▶ [INFORMATION SHOWN]
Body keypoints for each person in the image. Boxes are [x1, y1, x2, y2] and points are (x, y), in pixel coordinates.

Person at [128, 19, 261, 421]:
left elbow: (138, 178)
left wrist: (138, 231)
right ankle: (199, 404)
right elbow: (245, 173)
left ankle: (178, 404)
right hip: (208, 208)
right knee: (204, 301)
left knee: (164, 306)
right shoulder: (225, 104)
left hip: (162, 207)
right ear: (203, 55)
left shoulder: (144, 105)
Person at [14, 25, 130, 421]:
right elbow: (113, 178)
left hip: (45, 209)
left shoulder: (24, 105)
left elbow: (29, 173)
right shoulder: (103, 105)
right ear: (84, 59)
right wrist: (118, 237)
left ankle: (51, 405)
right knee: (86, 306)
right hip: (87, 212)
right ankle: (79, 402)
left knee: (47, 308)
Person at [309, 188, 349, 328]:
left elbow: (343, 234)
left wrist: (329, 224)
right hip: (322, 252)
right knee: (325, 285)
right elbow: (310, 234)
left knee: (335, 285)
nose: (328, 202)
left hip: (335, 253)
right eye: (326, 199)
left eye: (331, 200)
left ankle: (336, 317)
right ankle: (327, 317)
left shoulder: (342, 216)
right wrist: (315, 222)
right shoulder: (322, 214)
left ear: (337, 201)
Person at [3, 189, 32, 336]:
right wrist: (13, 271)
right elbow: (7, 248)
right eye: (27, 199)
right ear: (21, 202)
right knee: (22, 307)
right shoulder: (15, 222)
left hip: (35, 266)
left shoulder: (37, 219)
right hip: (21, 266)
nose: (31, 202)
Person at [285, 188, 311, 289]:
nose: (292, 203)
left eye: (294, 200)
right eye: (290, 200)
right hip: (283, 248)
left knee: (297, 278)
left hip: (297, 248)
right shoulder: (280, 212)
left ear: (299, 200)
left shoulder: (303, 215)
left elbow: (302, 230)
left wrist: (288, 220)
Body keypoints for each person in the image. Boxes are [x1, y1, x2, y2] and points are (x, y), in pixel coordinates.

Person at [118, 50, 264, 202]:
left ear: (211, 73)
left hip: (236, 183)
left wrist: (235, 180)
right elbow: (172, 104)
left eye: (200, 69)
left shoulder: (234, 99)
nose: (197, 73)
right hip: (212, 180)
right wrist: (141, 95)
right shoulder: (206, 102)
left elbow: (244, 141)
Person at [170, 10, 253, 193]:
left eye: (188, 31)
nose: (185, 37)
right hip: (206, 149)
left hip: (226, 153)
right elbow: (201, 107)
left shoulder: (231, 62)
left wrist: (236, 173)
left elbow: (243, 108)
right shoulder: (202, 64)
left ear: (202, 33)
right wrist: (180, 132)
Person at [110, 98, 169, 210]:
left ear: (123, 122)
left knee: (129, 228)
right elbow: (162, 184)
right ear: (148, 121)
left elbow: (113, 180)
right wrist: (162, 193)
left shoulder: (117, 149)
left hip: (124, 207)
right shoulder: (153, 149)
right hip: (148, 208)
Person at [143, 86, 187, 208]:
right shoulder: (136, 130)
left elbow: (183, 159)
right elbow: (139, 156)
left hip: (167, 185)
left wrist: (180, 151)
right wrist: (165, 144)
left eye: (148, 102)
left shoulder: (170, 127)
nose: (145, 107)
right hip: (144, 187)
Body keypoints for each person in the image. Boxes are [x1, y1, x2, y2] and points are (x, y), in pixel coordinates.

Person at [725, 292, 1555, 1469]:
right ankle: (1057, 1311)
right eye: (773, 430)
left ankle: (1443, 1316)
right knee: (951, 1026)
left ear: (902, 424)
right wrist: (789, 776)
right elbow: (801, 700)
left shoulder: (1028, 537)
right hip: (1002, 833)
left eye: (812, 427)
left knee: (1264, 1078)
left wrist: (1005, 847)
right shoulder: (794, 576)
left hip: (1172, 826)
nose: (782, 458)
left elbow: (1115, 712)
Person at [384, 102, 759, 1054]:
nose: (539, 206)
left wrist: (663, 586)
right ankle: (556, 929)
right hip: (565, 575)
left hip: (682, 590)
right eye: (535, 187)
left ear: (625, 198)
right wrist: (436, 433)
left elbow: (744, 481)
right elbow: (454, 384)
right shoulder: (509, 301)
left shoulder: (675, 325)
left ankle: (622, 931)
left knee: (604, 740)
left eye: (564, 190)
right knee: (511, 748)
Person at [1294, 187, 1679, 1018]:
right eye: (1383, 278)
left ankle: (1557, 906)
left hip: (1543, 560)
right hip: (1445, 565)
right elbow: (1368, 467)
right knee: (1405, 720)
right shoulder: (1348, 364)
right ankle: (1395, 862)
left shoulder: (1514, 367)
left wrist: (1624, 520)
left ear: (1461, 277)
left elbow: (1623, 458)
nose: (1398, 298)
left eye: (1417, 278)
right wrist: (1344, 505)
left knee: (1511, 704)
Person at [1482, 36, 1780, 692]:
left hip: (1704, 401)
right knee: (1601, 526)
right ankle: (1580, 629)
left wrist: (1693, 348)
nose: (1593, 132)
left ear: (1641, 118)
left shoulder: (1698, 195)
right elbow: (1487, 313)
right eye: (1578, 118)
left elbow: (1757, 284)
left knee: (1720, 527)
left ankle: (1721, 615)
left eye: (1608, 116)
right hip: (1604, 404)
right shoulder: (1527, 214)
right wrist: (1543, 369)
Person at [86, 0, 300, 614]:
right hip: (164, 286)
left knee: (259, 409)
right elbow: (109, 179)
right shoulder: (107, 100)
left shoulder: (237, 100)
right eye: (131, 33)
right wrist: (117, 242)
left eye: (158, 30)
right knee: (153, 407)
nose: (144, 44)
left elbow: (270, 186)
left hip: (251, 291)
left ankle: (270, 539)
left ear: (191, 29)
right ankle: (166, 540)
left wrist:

▶ [PROMPT] Please give back exactly the lines of this listing beginning at the line with "right ear: (148, 121)" and ending with the line with "right eye: (1383, 278)", both included, and nothing else.

▶ [WRITTEN RESPONSE]
right ear: (148, 121)
left elbow: (113, 180)
right wrist: (162, 193)
left shoulder: (117, 149)
left hip: (124, 207)
right shoulder: (153, 149)
right hip: (148, 208)
Person at [143, 86, 187, 208]:
right shoulder: (136, 130)
left elbow: (183, 159)
right elbow: (139, 156)
left hip: (167, 185)
left wrist: (180, 151)
right wrist: (165, 144)
left eye: (148, 102)
left shoulder: (170, 127)
nose: (145, 107)
right hip: (144, 187)
Body keypoints for each person in the image. Boxes are [x1, y1, x2, y2] and points are (x, y), in pixel coordinates.

Person at [725, 292, 1555, 1469]:
right ankle: (1057, 1311)
right eye: (773, 430)
left ankle: (1443, 1316)
right knee: (951, 1026)
left ear: (902, 424)
right wrist: (789, 776)
right elbow: (801, 700)
left shoulder: (1028, 537)
right hip: (1002, 833)
left eye: (812, 427)
left knee: (1264, 1078)
left wrist: (1005, 847)
right shoulder: (794, 576)
left hip: (1172, 826)
nose: (782, 458)
left elbow: (1115, 712)
Person at [384, 102, 759, 1054]:
nose: (539, 206)
left wrist: (663, 586)
right ankle: (556, 929)
right hip: (565, 575)
left hip: (682, 590)
right eye: (535, 187)
left ear: (625, 198)
right wrist: (436, 433)
left elbow: (744, 481)
right elbow: (454, 384)
right shoulder: (509, 301)
left shoulder: (675, 325)
left ankle: (622, 931)
left knee: (604, 740)
left eye: (564, 190)
right knee: (511, 748)
Person at [1294, 187, 1679, 1018]:
right eye: (1383, 278)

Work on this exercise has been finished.